When we moved from San Antonio, Texas to Hampton Bays, New York in the winter of 1982, I was still a Catholic but had already baptized my first son in the Episcopal Church. There was no particular reason for this other than that my husband was an Episcopalian and our childbirth educator was married to an Episcopal priest. It seemed like the thing to do. Living in Hampton Bays, I was drawn to this quaint old Tudor looking church called St. Mary’s Episcopal Church. It was Easter Sunday when we first arrived and when I went to the communion rail and found the chalice was filled with jelly beans and the priest, Father Dan Harris was giggling, I thought I might have found a church with a sense of humor. Week after week Fr. Dan delighted us with his sense of humor, his engaging ways with kids and a weekly show and tell type of God Box that he invented. I was hooked and in the spring of that year, I became an official Episcopalian, having been received by the bishop. I really loved this priest of ours but when he wound up cheating on his wife with a young woman he was counseling and planned to leave the parish with her, I was a bit taken aback. I remember sitting with him in the church kitchen one day following a hurricane that had knocked out the power supply. We sat at the dimly lit table and he said, “This time I want a piece of the pie. I’m leaving so that I can have it.” We lost touch with him over the years although he attended my son’s funeral at St. Mary’s years later. After a hiatus in New England for many years, he moved back to Hampton Bays with four kids and his newish wife. We visited with him but left feeling like he was not all that excited to see us. Perhaps he had a lot going on himself that day. But, I learned last week that he died four days after Christmas this year. It feels like the end of an era and in many ways it is. I often thank my father for giving me my faith. I thank Fr. Dan for bringing me into the open and loving arms of the Episcopal faith.

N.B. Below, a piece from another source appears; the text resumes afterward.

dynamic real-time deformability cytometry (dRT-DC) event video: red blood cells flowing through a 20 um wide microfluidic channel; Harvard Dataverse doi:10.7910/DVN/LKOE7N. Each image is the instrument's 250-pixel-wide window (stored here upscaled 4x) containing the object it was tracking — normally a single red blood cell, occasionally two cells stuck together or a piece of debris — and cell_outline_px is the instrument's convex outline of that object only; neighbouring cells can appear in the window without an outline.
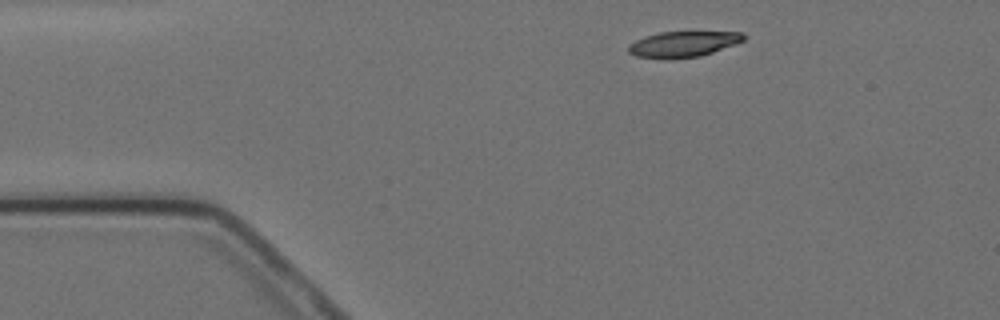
{"species": "Egyptian fruit bat (a non-hibernating species)", "species_latin": "Rousettus aegyptiacus", "temperature_condition": "cold", "stored_images_in_passage": 3, "camera_frame_rate_fps": 3000, "um_per_image_px": 0.085, "animal": {"sex": "female"}, "frame": {"image": 1, "passage_image": 1, "time_ms": 0.0, "image_size_px": [1000, 320], "cell_outline_px": [[744, 40], [736, 44], [700, 56], [672, 60], [664, 60], [636, 56], [628, 52], [628, 44], [644, 36], [660, 32], [744, 32]], "centroid_in_image_um": [58.02, 3.77], "position_along_channel_um": 27.0, "area_um2": 17.51}}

We all walk on eggshells. Will we find the lump in our breast today or tomorrow? Is that pain in my back, really a silent heart attack? Is the clearing my throat, really throat cancer? Esophageal cancer? Lung cancer? Is that what my shortness of breath is stemming from? Is my back aching because the osteoporosis has made complete Swiss cheese of my bones? Did I forget where I parked the car because I need Aricept to minimize Alzheimer’s? Is my knee hurting because all the cartilage is gone? Is that sunspot on my face changing or darkening? Will it be a simple skin cancer or full blown, life threatening, Melanoma?

This is how we live. There is so much fear and so much illness and death around us. Combine that with way too much information, and one could easily slip into somaticizing everything. As Dr. Christiane Northrup once said, “Hey, those are not lumps on your chest waiting for chemotherapy, they are your healhty breasts!”

Fear has a mind of its own though. Sadness can take hold of any normal, sunny day when you begin thinking about those who have died, wondering if they had any idea of when their last day would be. I mean did Whitney have a funny feeling as she stepped into that tub or was she too stoned to have any feeling at all?